[Material supplied — start]
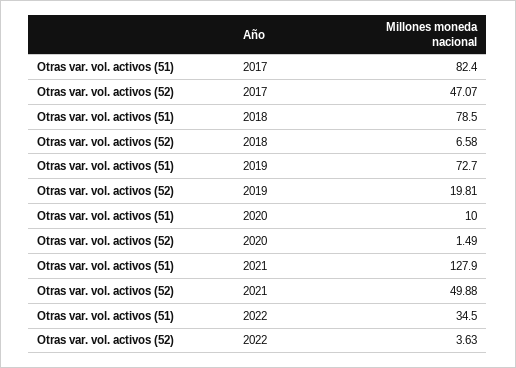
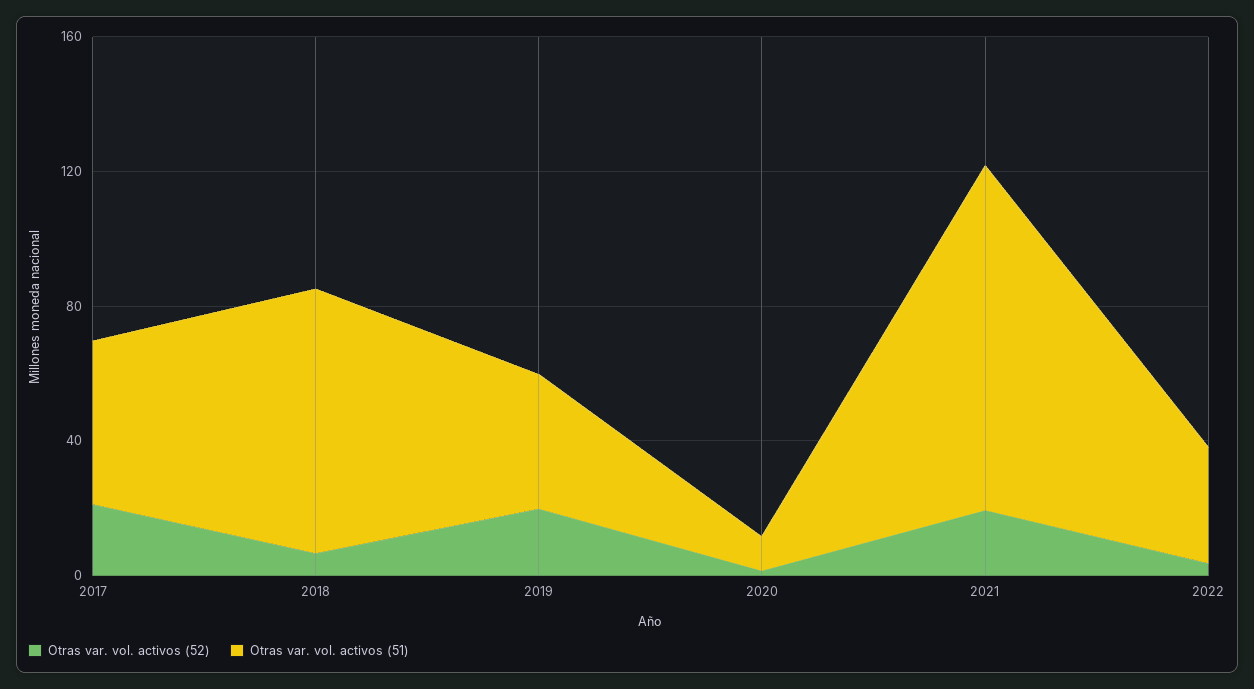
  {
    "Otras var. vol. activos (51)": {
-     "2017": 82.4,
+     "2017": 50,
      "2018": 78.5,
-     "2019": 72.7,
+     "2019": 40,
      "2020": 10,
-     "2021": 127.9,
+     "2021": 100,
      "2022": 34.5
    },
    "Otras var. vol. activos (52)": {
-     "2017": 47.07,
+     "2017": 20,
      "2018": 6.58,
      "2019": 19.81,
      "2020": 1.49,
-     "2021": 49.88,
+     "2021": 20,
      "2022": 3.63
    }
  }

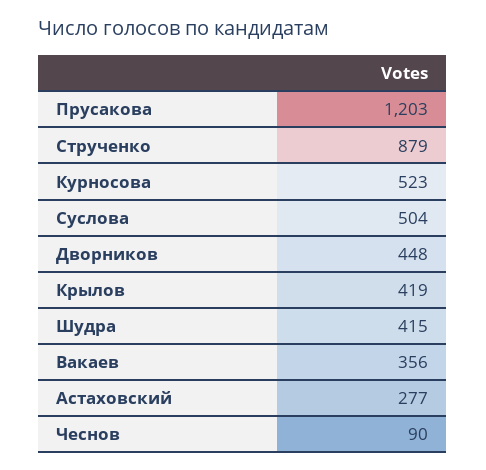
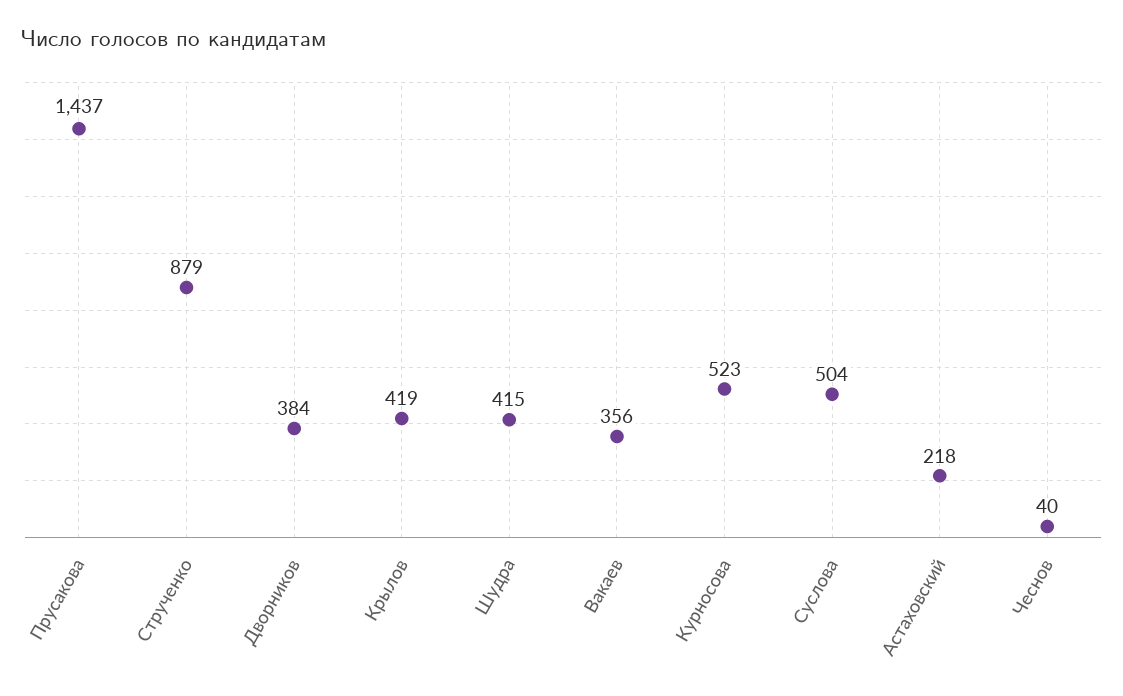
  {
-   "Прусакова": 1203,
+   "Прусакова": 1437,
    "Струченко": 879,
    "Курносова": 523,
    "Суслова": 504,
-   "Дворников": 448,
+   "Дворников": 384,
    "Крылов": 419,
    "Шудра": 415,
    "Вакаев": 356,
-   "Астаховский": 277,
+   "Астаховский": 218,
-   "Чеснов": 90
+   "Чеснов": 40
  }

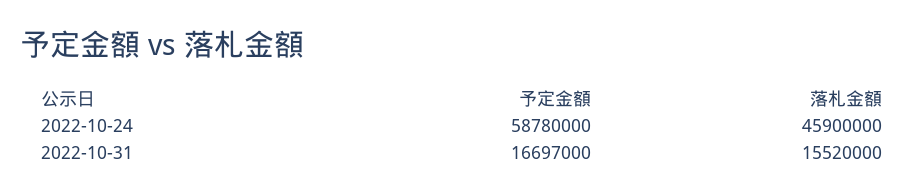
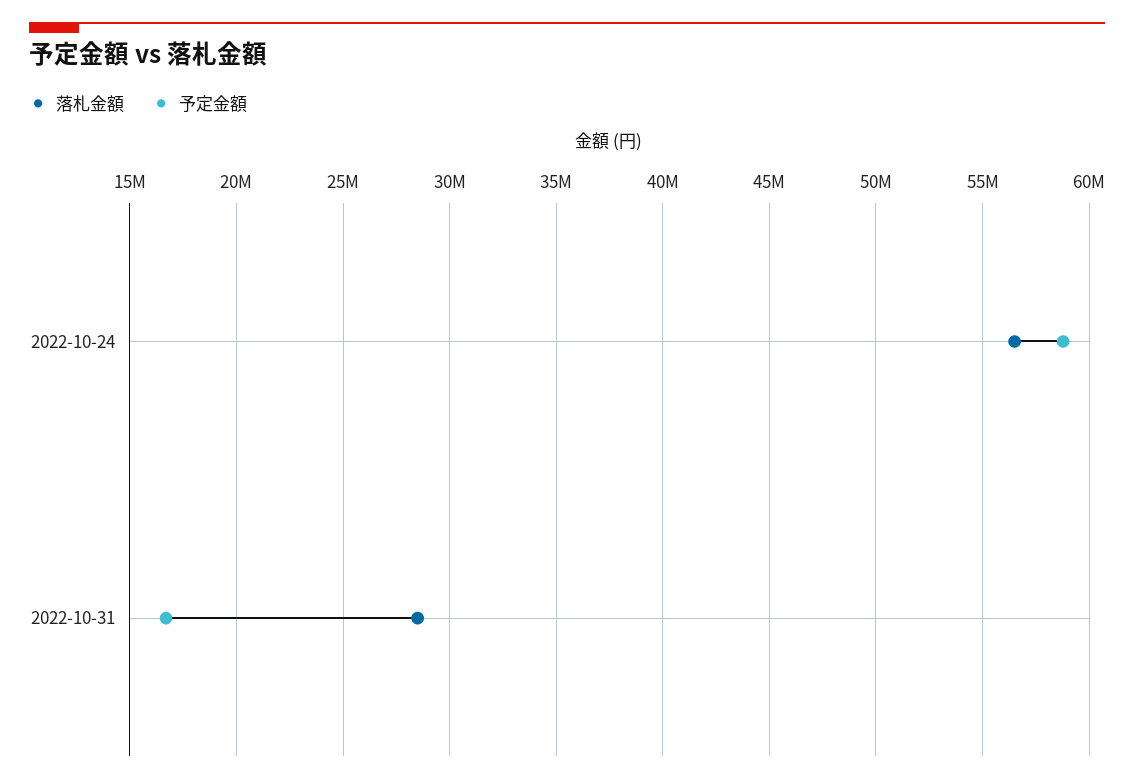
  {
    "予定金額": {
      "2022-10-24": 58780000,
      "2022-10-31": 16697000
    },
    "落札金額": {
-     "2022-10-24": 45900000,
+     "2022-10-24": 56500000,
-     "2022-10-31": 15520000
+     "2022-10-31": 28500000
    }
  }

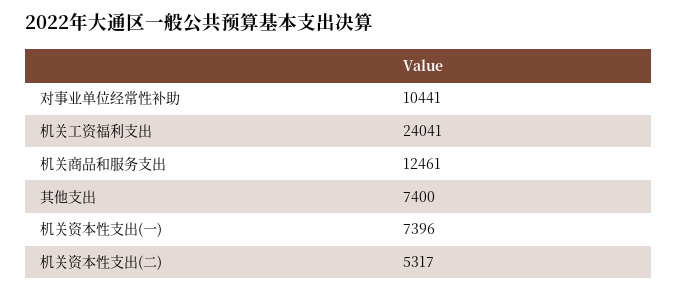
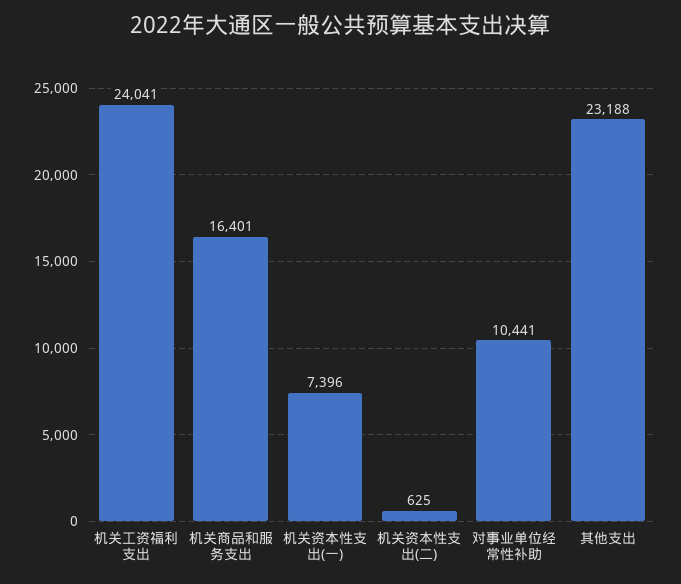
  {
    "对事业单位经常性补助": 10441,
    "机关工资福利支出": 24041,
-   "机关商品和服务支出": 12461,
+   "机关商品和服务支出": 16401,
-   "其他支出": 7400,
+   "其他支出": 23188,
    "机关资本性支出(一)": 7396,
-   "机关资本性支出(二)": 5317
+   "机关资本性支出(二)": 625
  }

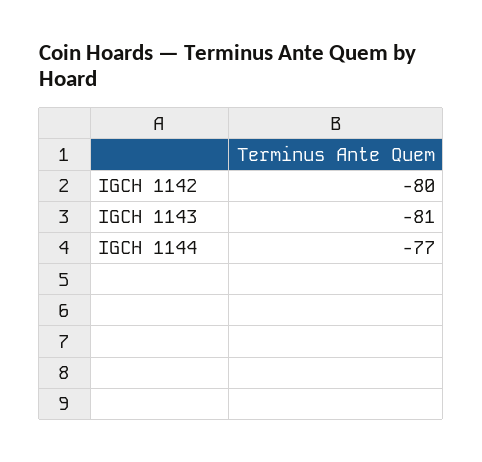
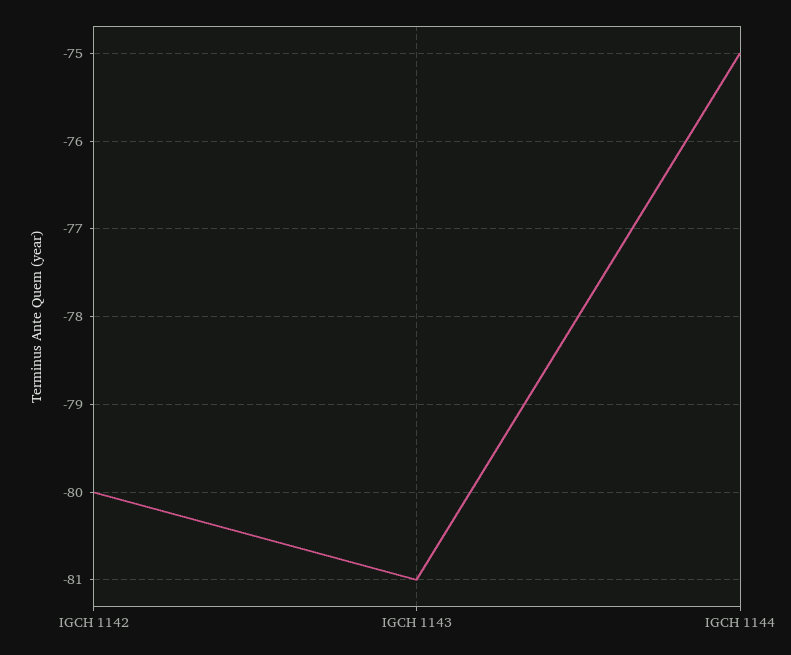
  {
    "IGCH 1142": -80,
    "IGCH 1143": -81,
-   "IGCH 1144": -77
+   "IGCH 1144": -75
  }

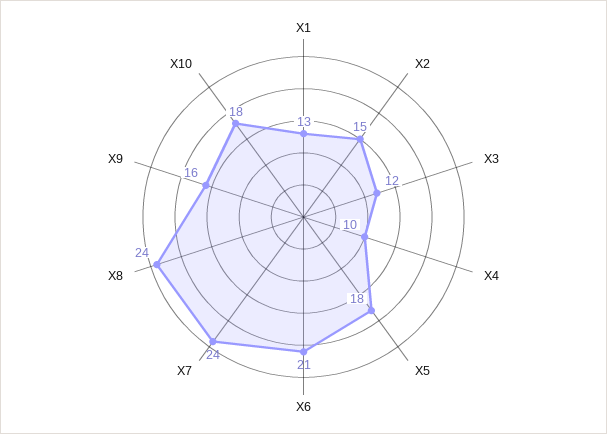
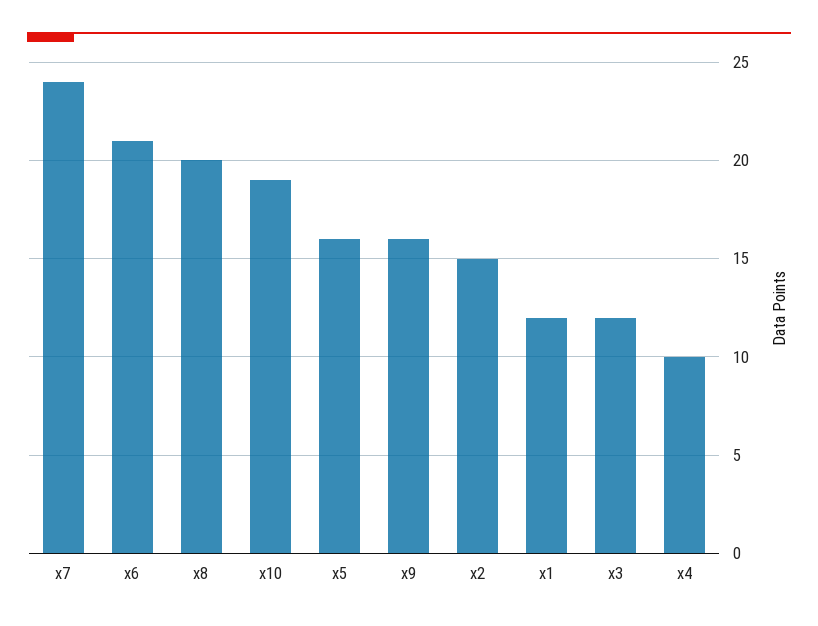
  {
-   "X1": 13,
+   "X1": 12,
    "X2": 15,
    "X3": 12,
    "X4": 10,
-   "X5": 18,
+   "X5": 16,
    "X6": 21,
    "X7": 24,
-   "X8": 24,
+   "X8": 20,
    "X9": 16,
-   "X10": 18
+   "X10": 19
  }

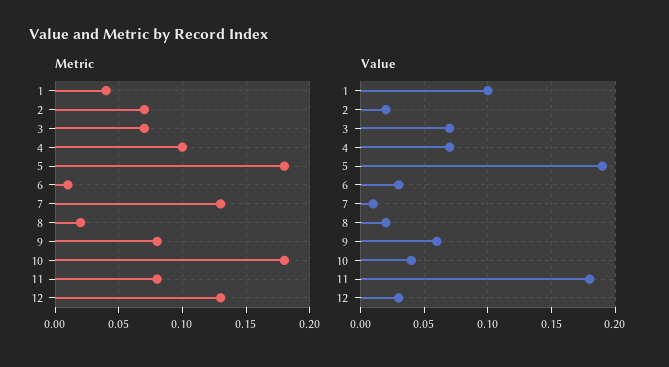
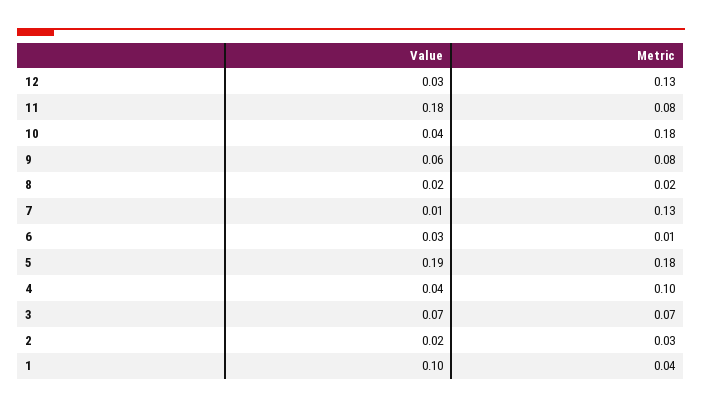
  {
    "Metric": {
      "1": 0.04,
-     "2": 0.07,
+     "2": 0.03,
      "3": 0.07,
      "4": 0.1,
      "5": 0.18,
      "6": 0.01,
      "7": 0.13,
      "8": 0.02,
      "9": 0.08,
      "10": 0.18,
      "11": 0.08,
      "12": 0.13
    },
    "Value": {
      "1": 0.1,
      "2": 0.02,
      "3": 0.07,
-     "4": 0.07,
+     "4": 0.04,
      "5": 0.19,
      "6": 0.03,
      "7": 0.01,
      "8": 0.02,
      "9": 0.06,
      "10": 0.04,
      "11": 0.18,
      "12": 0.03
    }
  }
[Material supplied — finish]
What lines in the data include the string "IGCH"? Copy each one.

Solution to the exercise.
    "IGCH 1142": -80,
    "IGCH 1143": -81,
-   "IGCH 1144": -77
+   "IGCH 1144": -75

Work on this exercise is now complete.